Records provided: Begin

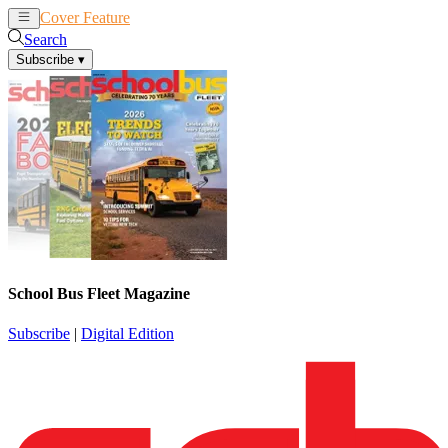
Cover Feature
News
Articles
Search
Subscribe
▾
School Bus Fleet Magazine
Subscribe
|
Digital Edition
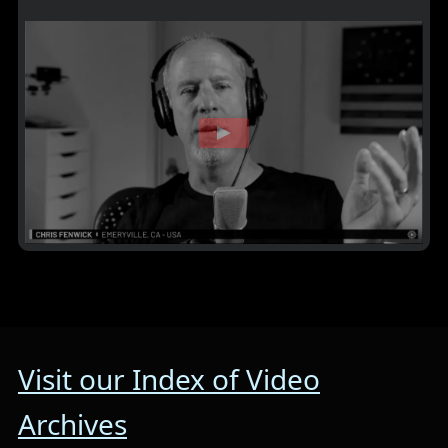
Visit our Index of Video
Archives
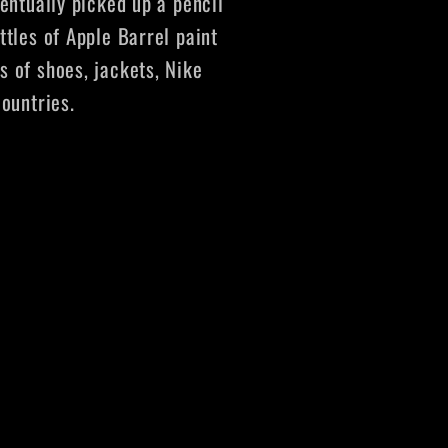
ventually picked up a pencil
ttles of Apple Barrel paint
s of shoes, jackets, Nike
countries.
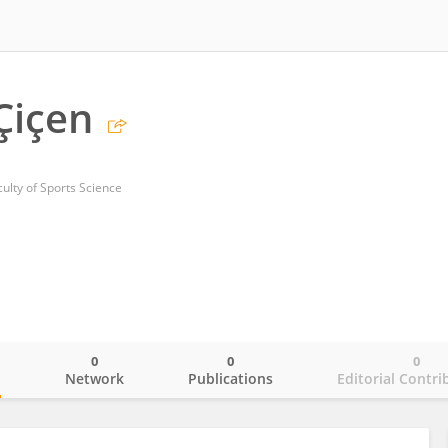
Çiçen
lty of Sports Science
0
0
0
o
Network
Publications
Editorial Contri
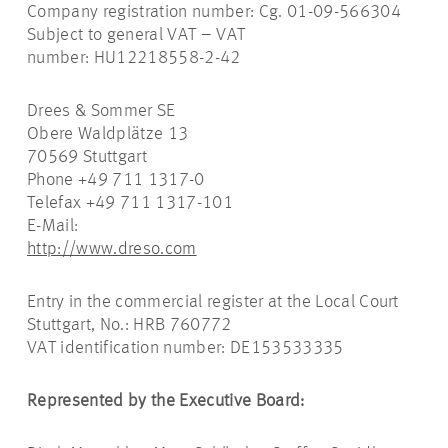
Company registration number: Cg. 01-09-566304
Subject to general VAT – VAT
number: HU12218558-2-42
Drees & Sommer SE
Obere Waldplätze 13
70569 Stuttgart
Phone +49 711 1317-0
Telefax +49 711 1317-101
E-Mail:
http://www.dreso.com
Entry in the commercial register at the Local Court
Stuttgart, No.: HRB 760772
VAT identification number: DE153533335
Represented by the Executive Board:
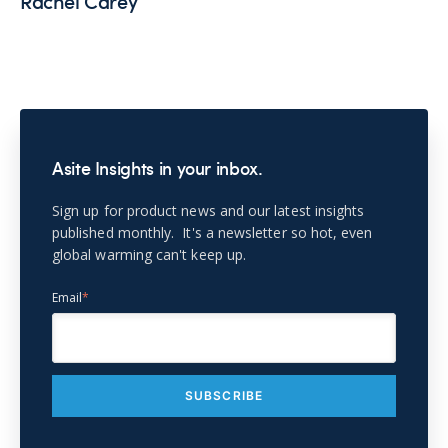
Rachel Carey
Asite Insights in your inbox.
Sign up for product news and our latest insights
published monthly. It's a newsletter so hot, even
global warming can't keep up.
Email
*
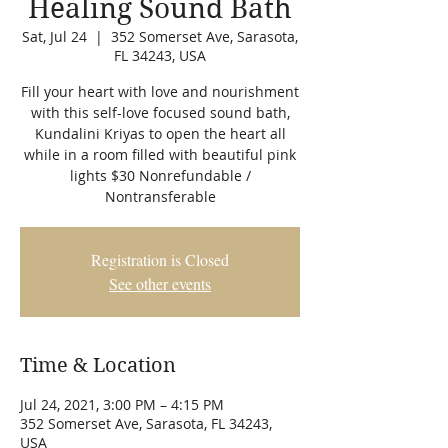
Healing Sound Bath
Sat, Jul 24
  |  
352 Somerset Ave, Sarasota,
FL 34243, USA
Fill your heart with love and nourishment
with this self-love focused sound bath,
Kundalini Kriyas to open the heart all
while in a room filled with beautiful pink
lights $30 Nonrefundable /
Nontransferable
Registration is Closed
See other events
Time & Location
Jul 24, 2021, 3:00 PM – 4:15 PM
352 Somerset Ave, Sarasota, FL 34243,
USA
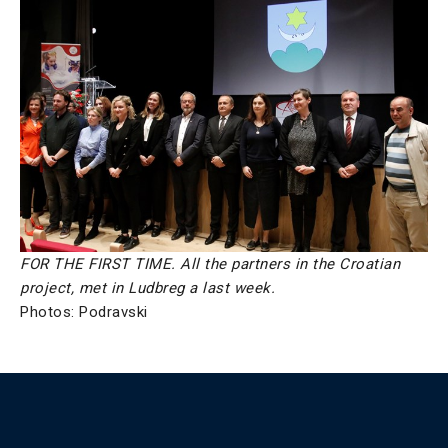
FOR THE FIRST TIME. All the partners in the Croatian
project, met in Ludbreg a last week.
Photos: Podravski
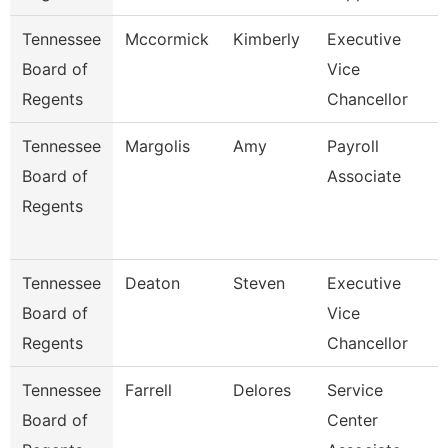
Tennessee
Mccormick
Kimberly
Executive
Board of
Vice
Regents
Chancellor
Tennessee
Margolis
Amy
Payroll
Board of
Associate
Regents
Tennessee
Deaton
Steven
Executive
Board of
Vice
Regents
Chancellor
Tennessee
Farrell
Delores
Service
Board of
Center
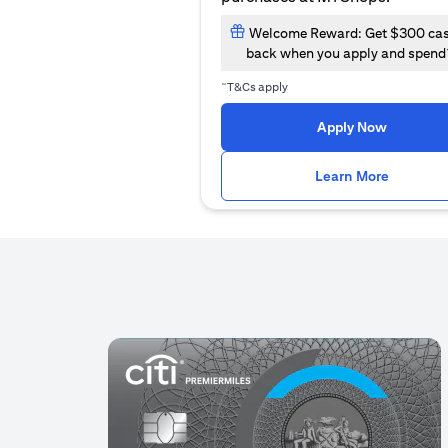
Welcome Reward: Get $300 ca
back when you apply and spend
~
T&Cs apply
(opens i
Apply Now
(opens i
Learn More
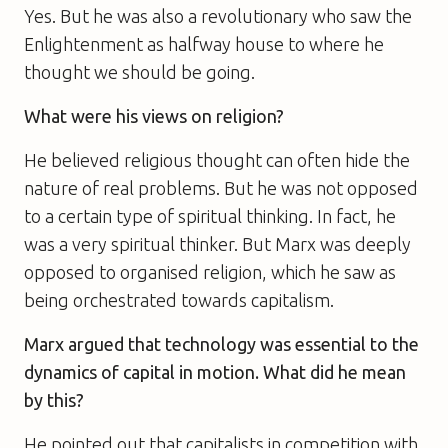
Yes. But he was also a revolutionary who saw the
Enlightenment as halfway house to where he
thought we should be going.
What were his views on religion?
He believed religious thought can often hide the
nature of real problems. But he was not opposed
to a certain type of spiritual thinking. In fact, he
was a very spiritual thinker. But Marx was deeply
opposed to organised religion, which he saw as
being orchestrated towards capitalism.
Marx argued that technology was essential to the
dynamics of capital in motion. What did he mean
by this?
He pointed out that capitalists in competition with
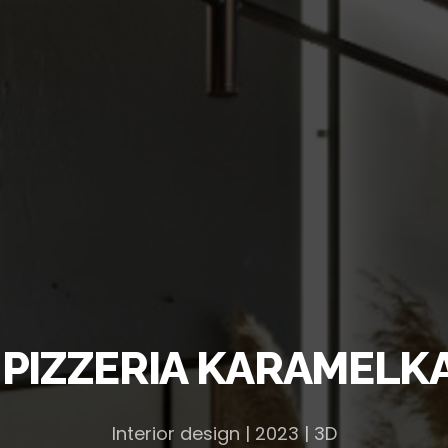
 PIZZERIA KARAMELKA,
Interior design | 2023 | 3D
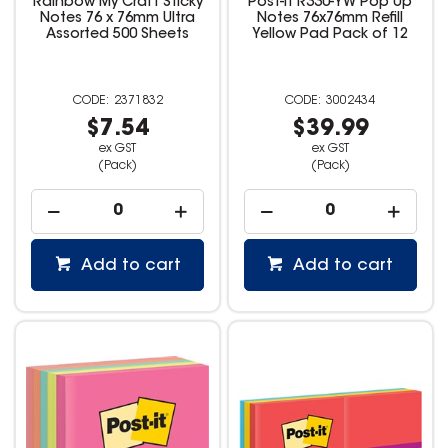
Rainbow My Craft Sticky
Post-It R330-YW Pop Up
Notes 76 x 76mm Ultra
Notes 76x76mm Refill
Assorted 500 Sheets
Yellow Pad Pack of 12
2371832
3002434
$7.54
$39.99
ex GST
ex GST
(Pack)
(Pack)
Add to cart
Add to cart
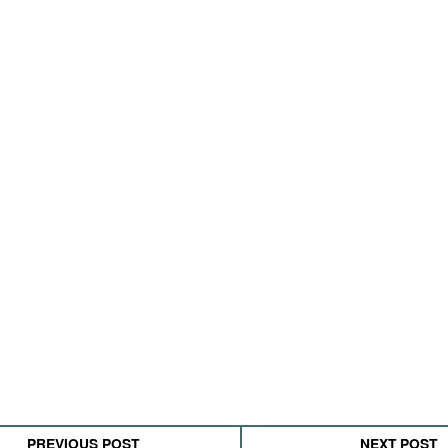
PREVIOUS POST
NEXT POST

Records provided: End

= Task to carry out =
Reproduce, unchanged, each line between the one with "being orchestrated towards capitalism." and the last line of the material, both included; the pictures do not go in.

= Exercise result =
being orchestrated towards capitalism.
Marx argued that technology was essential to the
dynamics of capital in motion. What did he mean
by this?
He pointed out that capitalists in competition with
 PIZZERIA KARAMELKA,
Interior design | 2023 | 3D
Rainbow My Craft Sticky
Post-It R330-YW Pop Up
Notes 76 x 76mm Ultra
Notes 76x76mm Refill
Assorted 500 Sheets
Yellow Pad Pack of 12
2371832
3002434
$7.54
$39.99
ex GST
ex GST
(Pack)
(Pack)
Add to cart
Add to cart
PREVIOUS POST
NEXT POST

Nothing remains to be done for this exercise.